The g-C₃N₄-supported Co single-atom catalyst was prepared by using a two-step strategy.²⁶ Specifically, urea (15 g) was put into a crucible with a cover, and calcined at 550 °C for 4 h with a ramping rate of 10 °C min⁻¹. After cooling down naturally, the product was heated again at 500 °C for 2 h to obtain exfoliated g-C₃N₄. For the synthesis of g-C₃N₄-supported single-atomic Co site catalyst (Co₁-C₃N₄), g-C₃N₄ (10 mg) was well dispersed in water (10 mL) by vigorous sonication for 30 min. Next, an aqueous solution (500 μL) containing CoCl₂·6H₂O (0.336 mM) was dropped into the g-C₃N₄ suspension under magnetic stirring. Subsequently, the suspension was stirred for 12 h at 80 °C in an oil bath. The above mixture was then frozen by liquid nitrogen and further dried in vacuum for 48 h by using a lyophilizer. The obtained sample was placed in a porcelain boat and heated to 400 °C for 2 h with a ramping rate of 5 °C min⁻¹ under Ar atmosphere. Similar procedures were applied for the synthesis of the g-C₃N₄-supported CoO nanoparticle catalyst (CoNP-C₃N₄), except that the concentration of CoCl₂·6H₂O was increased to 3.36 mM.

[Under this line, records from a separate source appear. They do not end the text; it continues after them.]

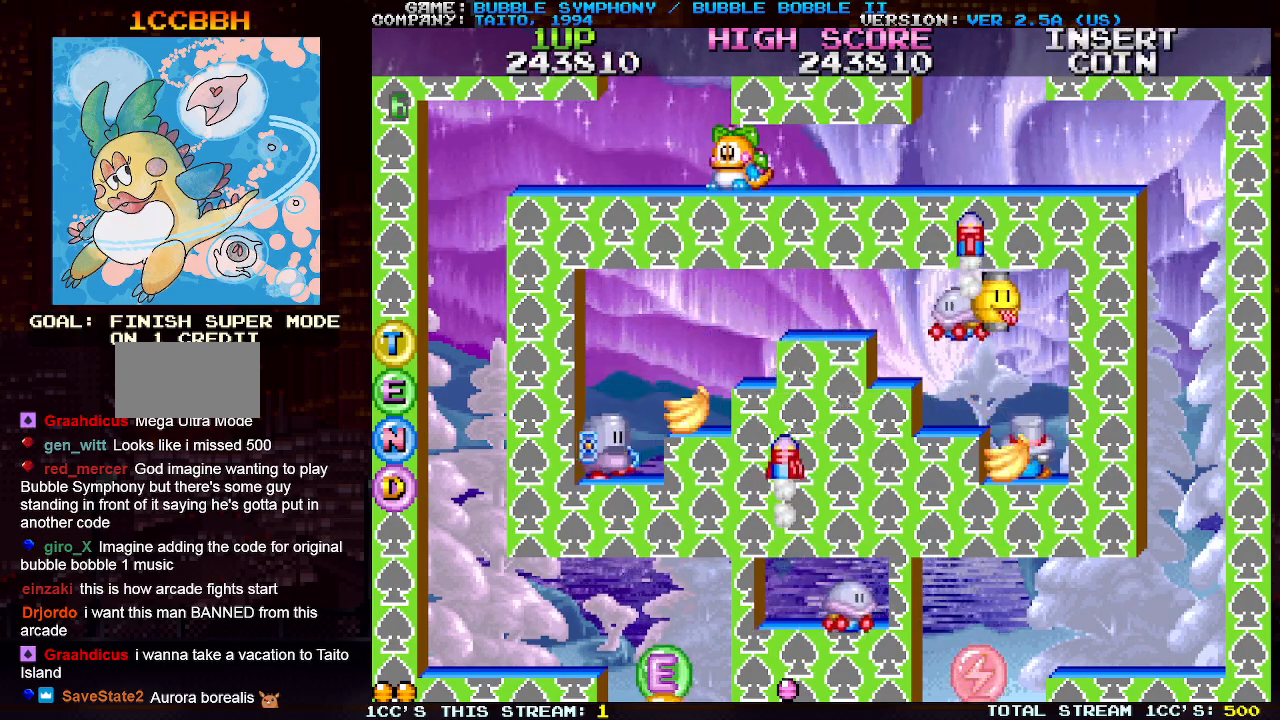
{"buttons": [], "left_stick": "left", "events": [[183, "left_stick", "left"]]}
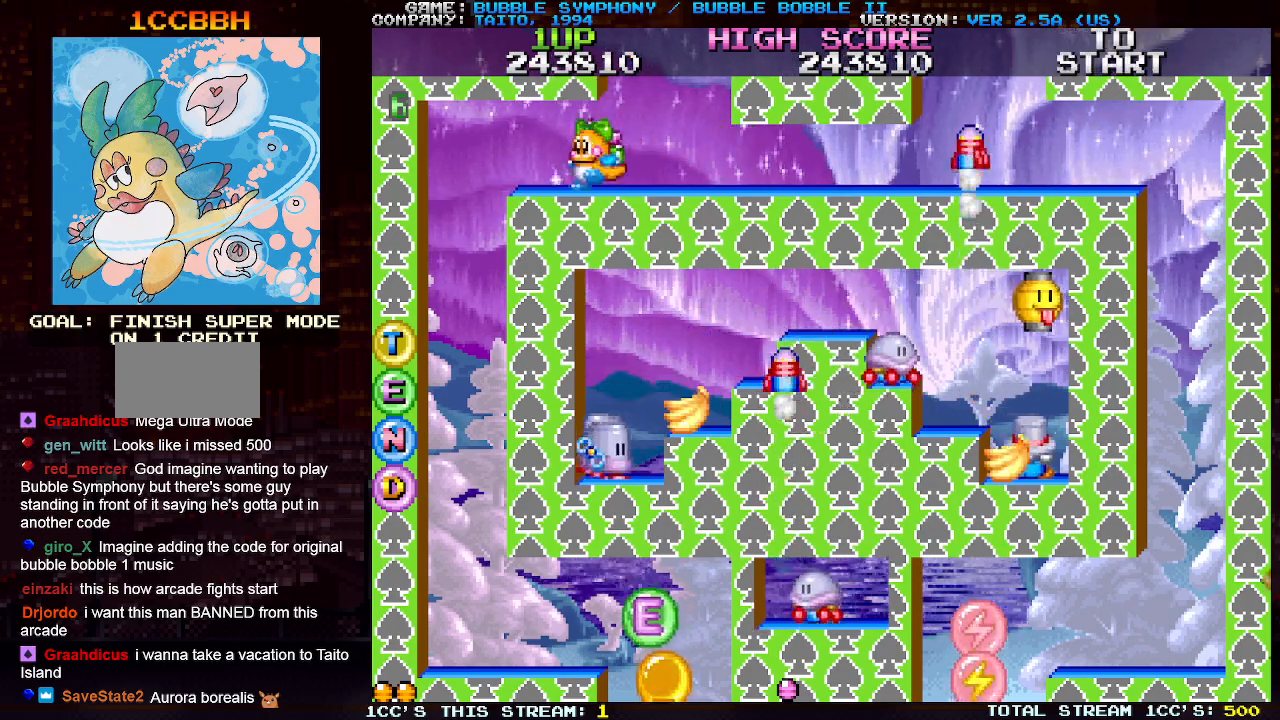
{"buttons": [], "left_stick": "center", "events": [[33, "left_stick", "center"]]}
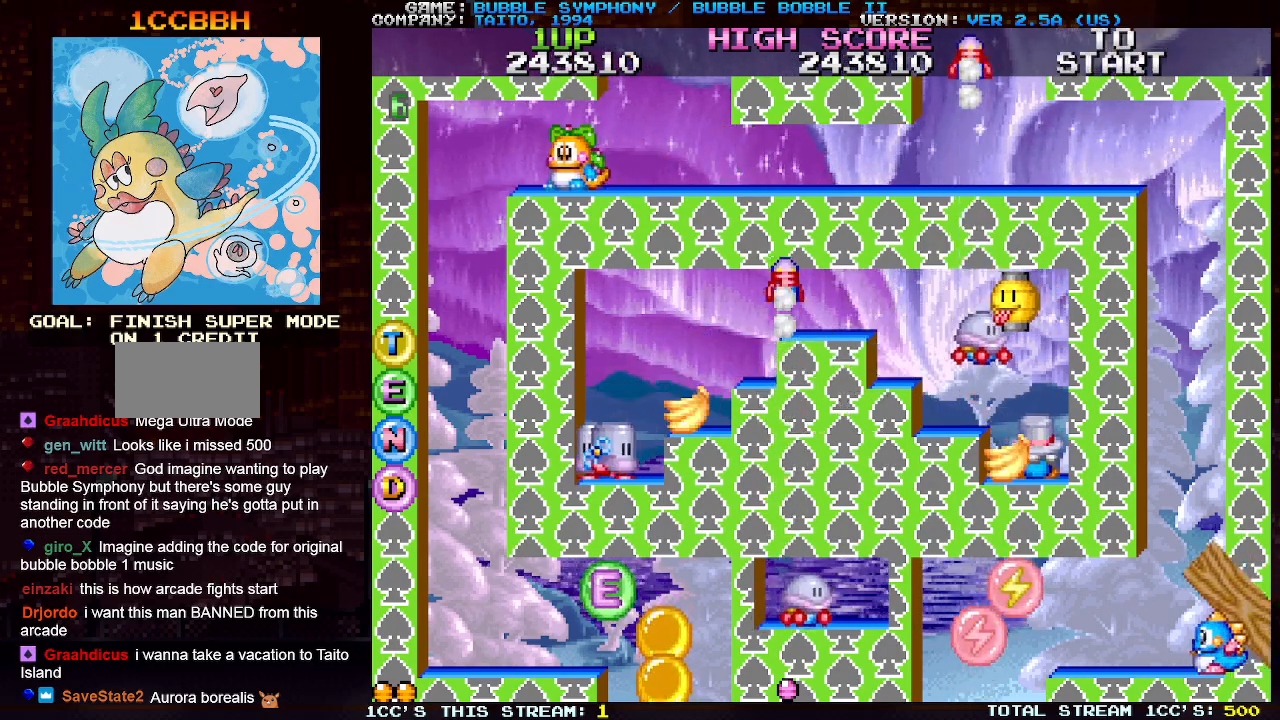
{"buttons": [], "left_stick": "center", "events": []}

To fabricate the Z-scheme system, a well-dispersed aqueous suspension (300 μL) of Co₁-C₃N₄ (1 mg mL⁻¹, 0.3 mg in total) was first drop-coated onto the α-Fe₂O₃ nanorod arrays under 60 °C. To strengthen the contact between α-Fe₂O₃ and Co₁-C₃N₄, the sample was transferred to a tube furnace and calcined at 200 °C for 2 h, with a ramping rate of 5 °C min⁻¹ under Ar atmosphere. The obtained sample was denoted as Co₁-C₃N₄@α-Fe₂O₃. C₃N₄@α-Fe₂O₃ and CoNP-C₃N₄@α-Fe₂O₃ were fabricated according to the same method as that of Co₁-C₃N₄@α-Fe₂O₃, except that Co₁-C₃N₄ was replaced by g-C₃N₄ and CoNP-C₃N₄, respectively.

Characterization

The powder X-ray diffraction (XRD) patterns were recorded by using a Rigaku SmartLab 9 kW with Cu-Kα radiation (λ = 1.5418 Å). A Thermo scientific iCAP RQ inductively coupled plasma-mass spectrometer (ICP-MS) was used to determine the Co content. Scanning electron microscopy (SEM) was performed using a FEI Verios 460L scanning electron microscope. Transmission electron microscopy (TEM) images and High-Resolution Transmission Electron Microscopy (HRTEM) images were obtained on FEI Tecnai G2 Spirit Twin and FEI Talos F200X transmission electron microscopes, respectively. Atomic-resolution aberration-corrected high-angle annular dark-field scanning transmission electron microscopy (HAADF-STEM) images and elemental mapping were obtained by using a FEI Titan Themis Cubed G2 60–300 transmission electron microscope. X-ray photoelectron spectroscopy (XPS) measurements were carried out by using a Thermo Scientific ESCALAB250Xi photoelectron spectrometer equipped with Mg Kα (1253.6 eV) as the X-ray source. Ultraviolet–visible (UV–vis) spectroscopic measurements were performed by using a PerkinElmer Lambda 750 UV/VIS/NIR spectrometer. A PerkinElmer Frontier Mid-IR FTIR spectrometer was employed to obtain Fourier-transform infrared spectra. The steady-state photoluminescence spectra (PL) were recorded on a Hitachi F-4600 fluorescence spectrometer. The time-resolved photoluminescence (TRPL) curves were recorded using a PicoQuant MicroTime 200 time-resolved confocal fluorescence instrument. The electron spin resonance (ESR) analysis was conducted on an electron paramagnetic resonance spectrometer (Bruker EMXplus-6/1) with 5,5-dimethyl-1-pyrroline N-oxide (DMPO) as the trapping agent at 298 K. CO₂ adsorption was tested by using a MicrotracBEL BELSORP-Max gas adsorption instrument at 298 K. A Hansatech Chlorolab-2 liquid-phase oxygen measurement system was employed to detect the oxygen evolution during the photocatalytic CO₂ reduction.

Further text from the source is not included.